[Dataset entries]
________________

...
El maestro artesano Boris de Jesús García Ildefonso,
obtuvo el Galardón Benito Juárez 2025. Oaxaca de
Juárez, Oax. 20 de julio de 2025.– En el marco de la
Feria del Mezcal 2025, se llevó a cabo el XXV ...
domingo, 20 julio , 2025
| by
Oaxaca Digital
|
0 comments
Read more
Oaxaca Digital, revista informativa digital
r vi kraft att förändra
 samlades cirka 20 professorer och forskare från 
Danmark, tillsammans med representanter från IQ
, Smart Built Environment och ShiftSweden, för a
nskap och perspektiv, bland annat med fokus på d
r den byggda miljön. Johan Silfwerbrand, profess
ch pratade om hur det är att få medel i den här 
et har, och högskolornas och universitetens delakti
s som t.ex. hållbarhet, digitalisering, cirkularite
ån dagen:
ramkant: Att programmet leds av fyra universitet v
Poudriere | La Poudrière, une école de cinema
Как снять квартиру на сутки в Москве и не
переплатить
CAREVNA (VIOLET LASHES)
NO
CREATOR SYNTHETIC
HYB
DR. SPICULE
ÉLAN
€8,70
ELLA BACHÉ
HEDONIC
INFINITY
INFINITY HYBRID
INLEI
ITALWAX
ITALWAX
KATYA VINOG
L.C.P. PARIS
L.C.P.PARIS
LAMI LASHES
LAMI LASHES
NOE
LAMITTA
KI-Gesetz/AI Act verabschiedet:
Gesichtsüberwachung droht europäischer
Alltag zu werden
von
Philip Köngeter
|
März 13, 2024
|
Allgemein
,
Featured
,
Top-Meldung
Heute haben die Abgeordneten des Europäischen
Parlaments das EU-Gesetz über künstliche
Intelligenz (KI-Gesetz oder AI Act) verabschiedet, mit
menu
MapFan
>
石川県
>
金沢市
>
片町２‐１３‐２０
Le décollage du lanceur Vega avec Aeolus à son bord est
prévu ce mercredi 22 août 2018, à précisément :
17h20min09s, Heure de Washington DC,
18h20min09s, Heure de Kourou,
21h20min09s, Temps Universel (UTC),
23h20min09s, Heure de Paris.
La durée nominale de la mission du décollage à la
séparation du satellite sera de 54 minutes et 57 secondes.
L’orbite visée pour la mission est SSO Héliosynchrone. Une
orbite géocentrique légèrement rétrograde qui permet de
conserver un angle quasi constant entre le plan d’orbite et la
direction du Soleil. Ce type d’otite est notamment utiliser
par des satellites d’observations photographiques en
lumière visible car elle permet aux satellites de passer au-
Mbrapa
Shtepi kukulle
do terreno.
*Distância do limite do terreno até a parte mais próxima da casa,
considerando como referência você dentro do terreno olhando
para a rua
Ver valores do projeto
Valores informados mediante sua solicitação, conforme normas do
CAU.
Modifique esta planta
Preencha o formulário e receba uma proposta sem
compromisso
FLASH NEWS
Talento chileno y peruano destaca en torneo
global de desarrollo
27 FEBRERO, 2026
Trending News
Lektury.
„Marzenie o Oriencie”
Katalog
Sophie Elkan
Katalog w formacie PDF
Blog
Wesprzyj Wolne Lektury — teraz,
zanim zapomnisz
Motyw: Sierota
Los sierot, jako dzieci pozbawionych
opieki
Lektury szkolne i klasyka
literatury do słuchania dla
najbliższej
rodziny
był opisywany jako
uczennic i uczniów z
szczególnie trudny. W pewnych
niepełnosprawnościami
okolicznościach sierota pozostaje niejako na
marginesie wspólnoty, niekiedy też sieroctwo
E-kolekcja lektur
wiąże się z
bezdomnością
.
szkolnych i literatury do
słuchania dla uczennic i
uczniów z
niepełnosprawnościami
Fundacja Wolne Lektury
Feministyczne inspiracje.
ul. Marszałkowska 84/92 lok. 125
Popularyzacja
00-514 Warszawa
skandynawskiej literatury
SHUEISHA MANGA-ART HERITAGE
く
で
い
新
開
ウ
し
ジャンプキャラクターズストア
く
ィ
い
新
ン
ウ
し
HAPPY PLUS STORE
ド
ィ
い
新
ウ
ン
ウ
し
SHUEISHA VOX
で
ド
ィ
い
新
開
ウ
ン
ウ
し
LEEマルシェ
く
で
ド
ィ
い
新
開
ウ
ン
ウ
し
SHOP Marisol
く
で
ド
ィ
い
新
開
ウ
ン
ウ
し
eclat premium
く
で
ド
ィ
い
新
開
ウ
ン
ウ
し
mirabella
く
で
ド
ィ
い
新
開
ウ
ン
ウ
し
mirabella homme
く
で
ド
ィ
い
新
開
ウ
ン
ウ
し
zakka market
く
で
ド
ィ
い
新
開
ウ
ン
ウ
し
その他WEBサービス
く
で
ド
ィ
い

________________

Task: Copy every line of the material above word for word, keeping the original order and line breaks.

Worked solution:
...
El maestro artesano Boris de Jesús García Ildefonso,
obtuvo el Galardón Benito Juárez 2025. Oaxaca de
Juárez, Oax. 20 de julio de 2025.– En el marco de la
Feria del Mezcal 2025, se llevó a cabo el XXV ...
domingo, 20 julio , 2025
| by
Oaxaca Digital
|
0 comments
Read more
Oaxaca Digital, revista informativa digital
r vi kraft att förändra
 samlades cirka 20 professorer och forskare från 
Danmark, tillsammans med representanter från IQ
, Smart Built Environment och ShiftSweden, för a
nskap och perspektiv, bland annat med fokus på d
r den byggda miljön. Johan Silfwerbrand, profess
ch pratade om hur det är att få medel i den här 
et har, och högskolornas och universitetens delakti
s som t.ex. hållbarhet, digitalisering, cirkularite
ån dagen:
ramkant: Att programmet leds av fyra universitet v
Poudriere | La Poudrière, une école de cinema
Как снять квартиру на сутки в Москве и не
переплатить
CAREVNA (VIOLET LASHES)
NO
CREATOR SYNTHETIC
HYB
DR. SPICULE
ÉLAN
€8,70
ELLA BACHÉ
HEDONIC
INFINITY
INFINITY HYBRID
INLEI
ITALWAX
ITALWAX
KATYA VINOG
L.C.P. PARIS
L.C.P.PARIS
LAMI LASHES
LAMI LASHES
NOE
LAMITTA
KI-Gesetz/AI Act verabschiedet:
Gesichtsüberwachung droht europäischer
Alltag zu werden
von
Philip Köngeter
|
März 13, 2024
|
Allgemein
,
Featured
,
Top-Meldung
Heute haben die Abgeordneten des Europäischen
Parlaments das EU-Gesetz über künstliche
Intelligenz (KI-Gesetz oder AI Act) verabschiedet, mit
menu
MapFan
>
石川県
>
金沢市
>
片町２‐１３‐２０
Le décollage du lanceur Vega avec Aeolus à son bord est
prévu ce mercredi 22 août 2018, à précisément :
17h20min09s, Heure de Washington DC,
18h20min09s, Heure de Kourou,
21h20min09s, Temps Universel (UTC),
23h20min09s, Heure de Paris.
La durée nominale de la mission du décollage à la
séparation du satellite sera de 54 minutes et 57 secondes.
L’orbite visée pour la mission est SSO Héliosynchrone. Une
orbite géocentrique légèrement rétrograde qui permet de
conserver un angle quasi constant entre le plan d’orbite et la
direction du Soleil. Ce type d’otite est notamment utiliser
par des satellites d’observations photographiques en
lumière visible car elle permet aux satellites de passer au-
Mbrapa
Shtepi kukulle
do terreno.
*Distância do limite do terreno até a parte mais próxima da casa,
considerando como referência você dentro do terreno olhando
para a rua
Ver valores do projeto
Valores informados mediante sua solicitação, conforme normas do
CAU.
Modifique esta planta
Preencha o formulário e receba uma proposta sem
compromisso
FLASH NEWS
Talento chileno y peruano destaca en torneo
global de desarrollo
27 FEBRERO, 2026
Trending News
Lektury.
„Marzenie o Oriencie”
Katalog
Sophie Elkan
Katalog w formacie PDF
Blog
Wesprzyj Wolne Lektury — teraz,
zanim zapomnisz
Motyw: Sierota
Los sierot, jako dzieci pozbawionych
opieki
Lektury szkolne i klasyka
literatury do słuchania dla
najbliższej
rodziny
był opisywany jako
uczennic i uczniów z
szczególnie trudny. W pewnych
niepełnosprawnościami
okolicznościach sierota pozostaje niejako na
marginesie wspólnoty, niekiedy też sieroctwo
E-kolekcja lektur
wiąże się z
bezdomnością
.
szkolnych i literatury do
słuchania dla uczennic i
uczniów z
niepełnosprawnościami
Fundacja Wolne Lektury
Feministyczne inspiracje.
ul. Marszałkowska 84/92 lok. 125
Popularyzacja
00-514 Warszawa
skandynawskiej literatury
SHUEISHA MANGA-ART HERITAGE
く
で
い
新
開
ウ
し
ジャンプキャラクターズストア
く
ィ
い
新
ン
ウ
し
HAPPY PLUS STORE
ド
ィ
い
新
ウ
ン
ウ
し
SHUEISHA VOX
で
ド
ィ
い
新
開
ウ
ン
ウ
し
LEEマルシェ
く
で
ド
ィ
い
新
開
ウ
ン
ウ
し
SHOP Marisol
く
で
ド
ィ
い
新
開
ウ
ン
ウ
し
eclat premium
く
で
ド
ィ
い
新
開
ウ
ン
ウ
し
mirabella
く
で
ド
ィ
い
新
開
ウ
ン
ウ
し
mirabella homme
く
で
ド
ィ
い
新
開
ウ
ン
ウ
し
zakka market
く
で
ド
ィ
い
新
開
ウ
ン
ウ
し
その他WEBサービス
く
で
ド
ィ
い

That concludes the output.